CAAC Centro Andaluz de Arte Contemporáneo

Ai Weiwei

Resistance And Tradition

01 Feb - 23 Jun 2013

Ai Weiwei
Descending Light, 2007
View of the exhibition at CAAC
AI WEIWEI. RESISTANCE AND TRADITION
1 February - 23 June 2013

Curators: Luisa Espino y Juan Antonio Álvarez Reyes
Exhibition Session: Surround Action: Conceptual Peripheries

Different manifestations within the aesthetics of resistance have forged diverse paths of knowledge in the artistic developments of recent decades. One might argue that Ai Weiwei embodies one of the variants of this aesthetics, in a sense not far removed from what Hal Foster defined as the postmodernism of resistance: that which examines issues related to language and representation in a political light. In this respect, his work stems from the formal and linguistic tradition of minimal and conceptual art, even though it ultimately and deliberately perverts the outcome.

However, as David Harvey noted, it is culturally impossible to separate the components of the time-space equation.

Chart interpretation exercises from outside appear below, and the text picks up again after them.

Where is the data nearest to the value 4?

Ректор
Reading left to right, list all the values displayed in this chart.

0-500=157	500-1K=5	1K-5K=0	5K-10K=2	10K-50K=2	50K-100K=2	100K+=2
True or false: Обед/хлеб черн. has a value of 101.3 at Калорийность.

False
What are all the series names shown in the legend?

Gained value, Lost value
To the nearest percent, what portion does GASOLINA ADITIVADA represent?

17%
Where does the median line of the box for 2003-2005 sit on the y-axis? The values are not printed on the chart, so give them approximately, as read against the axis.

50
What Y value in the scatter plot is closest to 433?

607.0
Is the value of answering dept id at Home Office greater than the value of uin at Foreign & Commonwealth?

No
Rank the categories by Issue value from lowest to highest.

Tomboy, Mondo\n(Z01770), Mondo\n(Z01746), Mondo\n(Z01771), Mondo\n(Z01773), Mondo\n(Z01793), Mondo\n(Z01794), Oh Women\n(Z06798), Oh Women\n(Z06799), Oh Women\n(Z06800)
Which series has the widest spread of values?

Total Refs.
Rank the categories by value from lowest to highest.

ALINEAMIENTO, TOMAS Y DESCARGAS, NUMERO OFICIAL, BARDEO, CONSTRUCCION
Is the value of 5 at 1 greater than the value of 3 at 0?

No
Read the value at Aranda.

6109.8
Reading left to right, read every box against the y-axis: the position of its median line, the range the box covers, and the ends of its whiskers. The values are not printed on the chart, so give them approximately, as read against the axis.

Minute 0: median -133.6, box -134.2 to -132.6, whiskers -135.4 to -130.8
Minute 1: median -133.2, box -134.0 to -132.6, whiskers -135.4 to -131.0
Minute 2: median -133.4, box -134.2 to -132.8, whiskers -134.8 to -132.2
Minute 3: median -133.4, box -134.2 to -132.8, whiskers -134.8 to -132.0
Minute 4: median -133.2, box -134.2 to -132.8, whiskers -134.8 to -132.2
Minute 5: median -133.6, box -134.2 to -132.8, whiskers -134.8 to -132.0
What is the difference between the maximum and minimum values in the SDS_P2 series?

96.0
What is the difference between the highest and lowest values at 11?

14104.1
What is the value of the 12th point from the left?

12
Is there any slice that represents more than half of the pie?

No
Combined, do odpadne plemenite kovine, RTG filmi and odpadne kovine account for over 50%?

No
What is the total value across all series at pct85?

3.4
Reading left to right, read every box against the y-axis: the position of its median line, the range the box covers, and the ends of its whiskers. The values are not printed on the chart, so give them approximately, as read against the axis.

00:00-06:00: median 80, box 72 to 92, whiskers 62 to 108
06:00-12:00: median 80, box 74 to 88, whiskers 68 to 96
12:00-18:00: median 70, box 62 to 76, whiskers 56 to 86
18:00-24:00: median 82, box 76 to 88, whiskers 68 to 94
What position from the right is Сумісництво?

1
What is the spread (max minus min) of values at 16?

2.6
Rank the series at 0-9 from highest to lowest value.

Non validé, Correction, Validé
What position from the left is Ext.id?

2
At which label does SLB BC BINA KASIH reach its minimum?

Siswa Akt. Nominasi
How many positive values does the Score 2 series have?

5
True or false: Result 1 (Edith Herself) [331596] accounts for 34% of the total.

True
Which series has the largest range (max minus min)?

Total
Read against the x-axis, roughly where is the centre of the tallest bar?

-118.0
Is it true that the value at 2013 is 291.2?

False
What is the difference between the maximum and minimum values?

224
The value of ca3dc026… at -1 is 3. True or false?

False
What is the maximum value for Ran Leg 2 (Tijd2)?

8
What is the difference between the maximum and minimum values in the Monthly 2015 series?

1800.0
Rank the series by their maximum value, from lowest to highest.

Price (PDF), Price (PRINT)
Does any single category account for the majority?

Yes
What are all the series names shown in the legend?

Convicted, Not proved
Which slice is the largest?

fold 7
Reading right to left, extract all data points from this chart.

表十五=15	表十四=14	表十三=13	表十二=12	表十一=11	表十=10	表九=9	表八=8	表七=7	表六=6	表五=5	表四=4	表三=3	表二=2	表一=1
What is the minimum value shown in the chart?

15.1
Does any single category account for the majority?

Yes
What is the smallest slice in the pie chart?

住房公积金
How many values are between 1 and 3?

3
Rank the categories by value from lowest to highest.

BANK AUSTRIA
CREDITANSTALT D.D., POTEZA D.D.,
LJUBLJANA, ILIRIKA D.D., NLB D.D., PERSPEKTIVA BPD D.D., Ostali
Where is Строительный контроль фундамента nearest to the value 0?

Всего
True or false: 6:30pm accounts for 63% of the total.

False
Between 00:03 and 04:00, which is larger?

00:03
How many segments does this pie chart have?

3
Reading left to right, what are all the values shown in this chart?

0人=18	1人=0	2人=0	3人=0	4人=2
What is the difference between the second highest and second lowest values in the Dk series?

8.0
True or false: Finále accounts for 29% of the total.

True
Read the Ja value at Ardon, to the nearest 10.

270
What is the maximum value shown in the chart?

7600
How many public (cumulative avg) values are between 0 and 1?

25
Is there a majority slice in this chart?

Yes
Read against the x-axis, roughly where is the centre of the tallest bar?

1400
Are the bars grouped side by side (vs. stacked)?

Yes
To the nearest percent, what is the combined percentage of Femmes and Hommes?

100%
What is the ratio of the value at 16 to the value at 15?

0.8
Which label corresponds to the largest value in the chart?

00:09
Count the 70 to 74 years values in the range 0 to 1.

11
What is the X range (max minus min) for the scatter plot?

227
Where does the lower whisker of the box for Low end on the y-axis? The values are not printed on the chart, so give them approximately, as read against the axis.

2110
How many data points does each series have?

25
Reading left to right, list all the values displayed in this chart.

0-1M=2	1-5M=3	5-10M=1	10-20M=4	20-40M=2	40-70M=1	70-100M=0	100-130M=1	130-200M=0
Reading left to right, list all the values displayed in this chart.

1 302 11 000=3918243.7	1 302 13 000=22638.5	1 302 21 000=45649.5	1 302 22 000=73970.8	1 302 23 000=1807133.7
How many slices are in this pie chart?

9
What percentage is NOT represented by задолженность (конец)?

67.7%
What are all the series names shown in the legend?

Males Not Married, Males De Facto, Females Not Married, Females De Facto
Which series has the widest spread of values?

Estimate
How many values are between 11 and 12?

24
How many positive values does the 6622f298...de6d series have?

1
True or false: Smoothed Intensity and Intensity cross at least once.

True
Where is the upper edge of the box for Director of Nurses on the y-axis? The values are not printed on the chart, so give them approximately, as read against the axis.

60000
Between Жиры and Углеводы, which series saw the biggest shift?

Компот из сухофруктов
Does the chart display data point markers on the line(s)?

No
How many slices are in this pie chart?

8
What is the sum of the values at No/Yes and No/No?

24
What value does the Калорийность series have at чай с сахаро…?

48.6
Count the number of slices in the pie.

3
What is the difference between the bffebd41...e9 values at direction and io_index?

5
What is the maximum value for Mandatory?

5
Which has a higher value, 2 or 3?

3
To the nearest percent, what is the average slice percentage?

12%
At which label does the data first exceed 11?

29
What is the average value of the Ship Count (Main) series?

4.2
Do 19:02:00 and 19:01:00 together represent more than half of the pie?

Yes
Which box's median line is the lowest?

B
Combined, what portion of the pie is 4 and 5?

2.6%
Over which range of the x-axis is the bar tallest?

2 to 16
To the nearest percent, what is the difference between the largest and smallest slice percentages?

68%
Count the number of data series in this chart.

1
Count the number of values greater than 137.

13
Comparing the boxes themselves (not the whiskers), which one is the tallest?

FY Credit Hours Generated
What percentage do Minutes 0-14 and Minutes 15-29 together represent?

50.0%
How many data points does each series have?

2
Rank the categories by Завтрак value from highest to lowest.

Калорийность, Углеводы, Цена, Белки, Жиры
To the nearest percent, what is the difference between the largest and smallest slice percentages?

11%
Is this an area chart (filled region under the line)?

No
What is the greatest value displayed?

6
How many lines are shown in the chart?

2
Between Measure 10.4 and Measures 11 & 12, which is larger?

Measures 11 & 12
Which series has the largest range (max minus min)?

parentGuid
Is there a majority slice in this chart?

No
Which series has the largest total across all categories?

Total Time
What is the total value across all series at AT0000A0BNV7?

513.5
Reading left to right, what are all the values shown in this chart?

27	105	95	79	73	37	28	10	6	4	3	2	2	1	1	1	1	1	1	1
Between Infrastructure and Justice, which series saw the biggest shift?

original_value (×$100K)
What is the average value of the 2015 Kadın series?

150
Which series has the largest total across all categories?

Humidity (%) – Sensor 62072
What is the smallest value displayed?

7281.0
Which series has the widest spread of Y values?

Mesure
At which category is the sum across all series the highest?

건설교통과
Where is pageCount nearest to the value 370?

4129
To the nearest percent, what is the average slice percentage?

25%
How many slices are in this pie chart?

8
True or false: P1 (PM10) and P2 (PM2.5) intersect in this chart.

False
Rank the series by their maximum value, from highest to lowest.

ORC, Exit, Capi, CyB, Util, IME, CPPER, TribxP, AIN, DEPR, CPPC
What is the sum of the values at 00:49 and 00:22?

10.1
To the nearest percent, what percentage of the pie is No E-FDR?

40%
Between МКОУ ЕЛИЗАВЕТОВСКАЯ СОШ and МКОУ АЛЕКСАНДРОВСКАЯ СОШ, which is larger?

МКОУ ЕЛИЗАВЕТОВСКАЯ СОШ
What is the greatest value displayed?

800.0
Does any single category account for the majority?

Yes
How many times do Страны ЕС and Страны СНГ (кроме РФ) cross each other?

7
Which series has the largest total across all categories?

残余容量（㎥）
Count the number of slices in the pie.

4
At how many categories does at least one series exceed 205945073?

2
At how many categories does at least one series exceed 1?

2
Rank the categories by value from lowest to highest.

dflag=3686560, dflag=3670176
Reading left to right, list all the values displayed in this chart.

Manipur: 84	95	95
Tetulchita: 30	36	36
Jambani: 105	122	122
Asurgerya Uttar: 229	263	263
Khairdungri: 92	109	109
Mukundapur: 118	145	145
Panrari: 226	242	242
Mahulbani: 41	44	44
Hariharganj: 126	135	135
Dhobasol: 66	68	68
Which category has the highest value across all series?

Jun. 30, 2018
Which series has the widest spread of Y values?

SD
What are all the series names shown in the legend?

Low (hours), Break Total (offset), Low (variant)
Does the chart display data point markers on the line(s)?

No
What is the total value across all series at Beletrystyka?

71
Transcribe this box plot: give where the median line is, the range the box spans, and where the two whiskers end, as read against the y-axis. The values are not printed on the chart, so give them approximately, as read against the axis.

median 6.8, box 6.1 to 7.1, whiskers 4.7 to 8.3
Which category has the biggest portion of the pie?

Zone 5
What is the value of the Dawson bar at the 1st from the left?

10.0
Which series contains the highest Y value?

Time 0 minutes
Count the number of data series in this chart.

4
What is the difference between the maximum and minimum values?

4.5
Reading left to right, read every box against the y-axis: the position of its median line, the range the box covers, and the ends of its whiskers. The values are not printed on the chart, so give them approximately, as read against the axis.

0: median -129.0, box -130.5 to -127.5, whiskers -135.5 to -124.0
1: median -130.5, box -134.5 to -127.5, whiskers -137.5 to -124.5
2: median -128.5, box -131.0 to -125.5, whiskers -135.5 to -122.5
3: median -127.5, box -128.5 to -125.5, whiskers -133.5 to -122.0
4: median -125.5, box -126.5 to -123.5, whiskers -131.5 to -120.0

Consequently, when approaching Ai Weiwei's work one must be conscious of the time and space in which it emerged: the time of state capitalism during the profound geopolitical changes that have swept across China in recent decades, the same years in which Ai Weiwei created his oeuvre. The vast majority of his creations therefore partakes of that political time and that cultural space and, like them, exists in a state of constant and dramatic transformation. This is one of his defining traits: he uses and perverts the Chinese cultural tradition and the Western artistic tradition as acts of political resistance, employing whatever tools he finds useful for that purpose, regardless of the tradition to which they pertain, and combining them with the singular ingredient of speed in the use of the social networks that informational capitalism, to borrow the term coined by Manuel Castells, has provided.

Culturally speaking, the exhibition at the Centro Andaluz de Arte Contemporáneo is rooted in a concrete time and space: on the one hand, our contemporaneity, the turbulent geopolitical time in which we now find ourselves; and on the other, our own physical space, the old Carthusian monastery with its historical echoes of colonial expansion that was converted into a Chinese porcelain and ceramics factory in the 19th century. For this reason, the artist's ceramic pieces have pride of place in this show, in an attempt to understand what Roger Buergel described at documenta 12-in which Ai Weiwei actively participated-as the migration of forms.